◆ **Problems**:
**1.** Answer these questions using the page on NextPDF Connect risk tiers:
(a) How many seconds pass before an issued confirmation token expires?
(b) Which three things does the token bind?
(c) What does the configuration loader do if an override attempts to downgrade a tool in the critical set?
**2.** List every risk level named in the page on NextPDF Connect risk tiers, along with its numeric value.
**3.** Return the passage of the page on NextPDF Connect risk tiers between "MCP: the challenge" and "with the token.", inclusive.

NextPDF Connect HITL risk tiers

At a glance

Every tool declares one of four risk levels. The highest level, approval-required, does not run on the first call. Instead, the ConfirmationGate returns a single-use challenge token. An agent must relay that token to a human, who authorizes the re-invocation.

Install

composer require nextpdf/server

Conceptual overview

The risk model has exactly four ordered levels:

Level	Value	Meaning	Effect
safe	0	Read-only, no side effects	Auto-execute
caution	1	Creates or modifies in-memory state	Auto-execute, audit-logged
review	2	Produces output that could be misused	Auto-execute, audit-logged
approval_required	3	Destructive, legal, or privacy-critical	Human confirmation required

A tool’s risk comes from exactly two places: the tool’s own declaration and an optional operator configuration override. There is no third source. The model carries a version number. The MCP initialize response exposes that number so a client can detect an incompatible change. Audit logging applies at caution and above.

Holding an automated action until a human authorizes it places the control where the automation introduces risk. IEC 31010 identifies this as the position for controlling risk introduced through human action, at or near the point of introduction (IEC 31010:2019).

API surface

The ConfirmationGate

When you invoke an approval_required tool without a valid token, the gate issues a challenge. The check returns one of two shapes.

{ "allowed": true }

{ "allowed": false, "challenge": "<human-readable text>", "token": "confirm_<nonce>" }

The challenge text names the operation and its description. It also warns when a target file would be overwritten. It tells the caller to re-invoke the same tool with a _confirmation_token parameter set to the issued token. The token expires in 300 seconds.

Token binding is deliberate: the token binds the tool name, a random nonce, and the TTL — not the arguments. On retry, MCP clients may re-serialize arguments with different key ordering or normalization, so hashing the arguments would break legitimate confirmations. The token is single-use. Consuming it on the re-invocation allows the call exactly once.

Surfacing per transport

The gate is enforced on every transport that drives tools:

MCP: the challenge returns in-band as a successful JSON-RPC response with the challenge text as its content. The caller re-invokes tools/call with arguments._confirmation_token.
REST and gRPC: the same gate runs in the shared tool executor before an approval_required operation. The challenge appears in the operation response. The caller repeats the operation with the token.

Built-in downgrade protection

A configuration override may raise a tool’s risk level, but it may never lower a tool that is approval_required by design. The configuration loader enforces a fixed critical set and throws at load time if an override attempts a downgrade. The server refuses to boot rather than run with a weakened gate.

◆ **Material**:
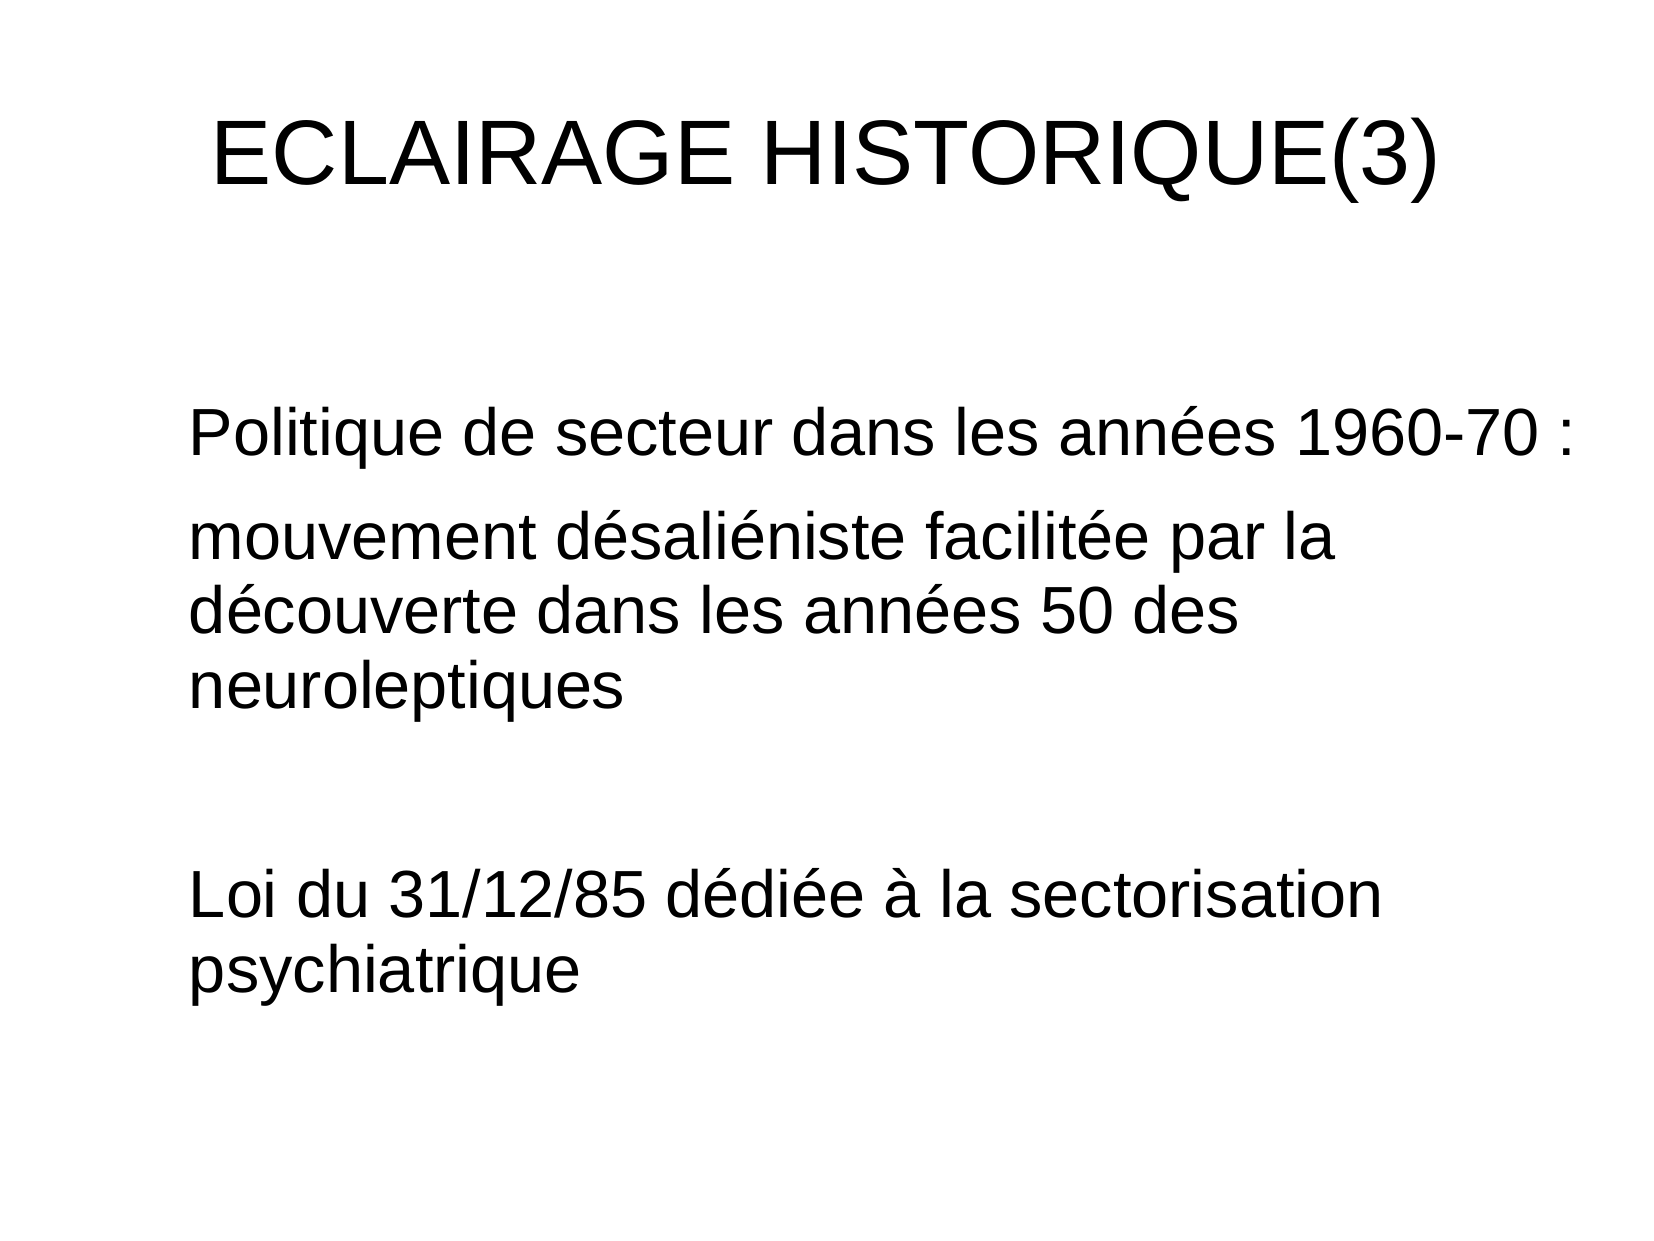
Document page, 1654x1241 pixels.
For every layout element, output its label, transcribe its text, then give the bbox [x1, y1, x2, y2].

◆ **Answers to each task**:
**1.**
(a) 300 seconds.
(b) The tool name, a random nonce, and the TTL.
(c) It throws at load time, and the server refuses to boot.

**2.**
safe: 0
caution: 1
review: 2
approval_required: 3

**3.**
MCP: the challenge returns in-band as a successful JSON-RPC response with the challenge text as its content. The caller re-invokes tools/call with arguments._confirmation_token.
REST and gRPC: the same gate runs in the shared tool executor before an approval_required operation. The challenge appears in the operation response. The caller repeats the operation with the token.